Optimizing Python – A Case Study(airpair.com) |
Optimizing Python – A Case Study(airpair.com) |
My personal favourite optimisation, from needing to shave a few milliseconds off our API response times, was discovering that it's measurably slower to use * args and * *kwargs, and switching to explicitly declaring and passing arguments in the relevant parts of the code.
We also did a few other neat things:
- Rolled our own UUID-like generator in pure Python (I was surprised this helped, but the profiler doesn't lie)
- Switched to working directly with WebOb Request and Response objects rather than using a framework
- Used a background thread with a single slot queue to make sure our response was returned to the user before we emitted the event log message, but always emit the message before moving to the next request
- Heavy optimisation of memcache / redis reads and writes
Edit: Fixed formatting
The crosstown_traffic API in hendrix does exactly this.
Dump your virtualenv, create a new one with pypy, reinstall libraries and test your app. Takes less than 20 minutes, even for complex applications.
This is the advantage Python has over lower level languages - easy way to implement complicated things.
Kind of like Linus's quote: "Bad programmers worry about the code. Good programmers worry about data structures and their relationships."
For example, I am writing code that implements networks that evolve over time for AI research. Prototyping it in Python makes it easy to test things out, but I expect that I will have to rewrite it in C++ or maybe something more fun, like Haskell[1].
1. Mostly for the sheer joy of trolling my colleagues with a learning agent monad.
Well, most of the time at least. Think about DST and leap seconds.
JRuby is faster than standard C Ruby too.
In my experience the reason why you wrote something in python (implement features faster) remain valid reasons later on when you want to add functionality.
By using pypy, cpython, rewriting small parts in C/C++ and/or using the libraries which are written in C (such as numpy) you can normally make the hotspots in your code fast enough, while keeping the advantages of python.
Come check out #hendrix on freenode.
That's why you must quantify advantages and disadvantages, including risks minimization and only then you'll see, whether given course of action is viable.
Also, profiling pypy is less straightforward than profiling CPython code since the hotspot changes the runtime characteristics of the program. This means you need to run tests many times over to make sure the code warms up. This makes further optimizations slightly more difficult. It's not a problem for people with experience optimizing Python code, but for people who actually hope to learn something from OP's blog post, it might be a sticking point.
In my experience in using Python for stats, script type work (as opposed to writing servers and daemons), pypy just isn't that useful. All the Python code is doing is gluing numpy and Cython code together and pypy isn't likely to be able to warm up in time to beat it - and it won't beat it since it's spending most of its time in C.
Obviously, if pypy is an ideal choice for you, use it. But I don't think your experience should really be put forward as a general approach.

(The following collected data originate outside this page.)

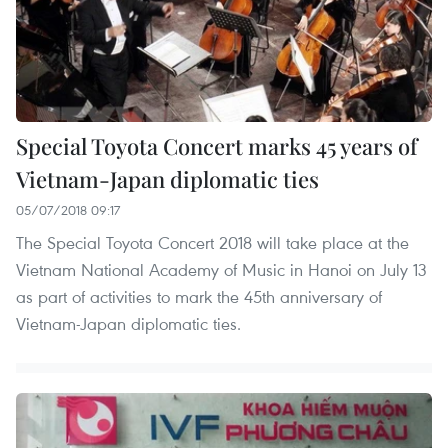
Special Toyota Concert marks 45 years of
Vietnam-Japan diplomatic ties
05/07/2018 09:17
The Special Toyota Concert 2018 will take place at the
Vietnam National Academy of Music in Hanoi on July 13
as part of activities to mark the 45th anniversary of
Vietnam-Japan diplomatic ties.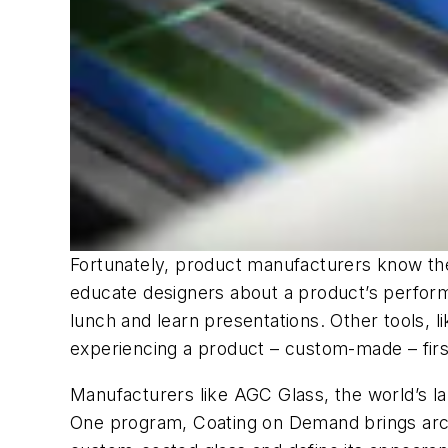
Fortunately, product manufacturers know th
educate designers about a product’s perform
lunch and learn presentations. Other tools, l
experiencing a product – custom-made – fir
Manufacturers like AGC Glass, the world’s la
One program, Coating on Demand brings archit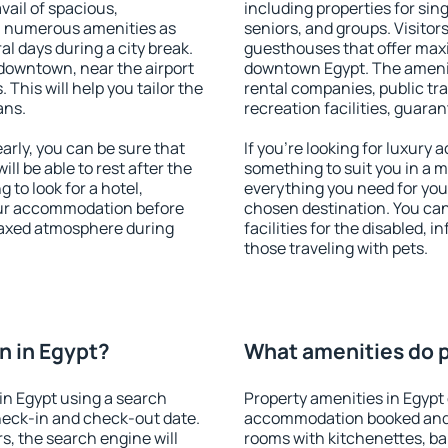
vail of spacious,
including properties for sing
h numerous amenities as
seniors, and groups. Visitors
al days during a city break.
guesthouses that offer max
downtown, near the airport
downtown Egypt. The amenitie
. This will help you tailor the
rental companies, public tra
ans.
recreation facilities, guara
rly, you can be sure that
If you're looking for luxury 
ill be able to rest after the
something to suit you in a m
 to look for a hotel,
everything you need for your
our accommodation before
chosen destination. You ca
elaxed atmosphere during
facilities for the disabled, 
those traveling with pets.
n in Egypt?
What amenities do p
in Egypt using a search
Property amenities in Egypt
heck-in and check-out date.
accommodation booked and 
s, the search engine will
rooms with kitchenettes, bal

Everything you say is true, but under the systems I use/write I am able to test for correctness pretty quickly. The nice thing about switching from CPython to PyPy is that everything get faster. I have also found that using PyPy has removed lots of cases where I would want to drop down to native code.
Changing platforms can make one's designs simpler and more robust. When it comes to structured storage, I'll start with sqlite, then when it starts to get slow I'll switch to PostgreSQL. It takes almost no work to port from one to the other.
You really should give PyPy another shot. It supports more of numpy every day and the startup time is excellent. Maybe give jitpy a try if you are not likely to move off of CPython.
It IS an interpret itself, and it runs on a virtual machine that takes care of JIT compilation.
Jython may do the same: rather than create cpython bytecode it may produce JVM bytecode which may be optimized by the JVM. However, I do not know anything about Jython performance and they could not be employing the same tactics as JRuby.
With modern Java features like lambdas coming into java 7 and 8 and other interesting languages like Scala, Groovy, etc being written for the JVM I'm sure things have come a long way since the time jython 2.4 was being developed on Java 5/6 and I'm sure the JVM has many more optimizations that dynamic languages may benefit from.
I think Clojure is one of the most interesting so I'm keen you include it in your minimal list of examples. I don't think Clojure actually uses the Java 7 "invoke dynamic" bytecode though.
An interpreter executes scripting instructions directly.
A virtual machine implements a faux (virtualized) cpu, with its instruction set etc, and executes its "assembly code" (with or without JITing).
(Things get complicated in that you can also have combinations of those concepts).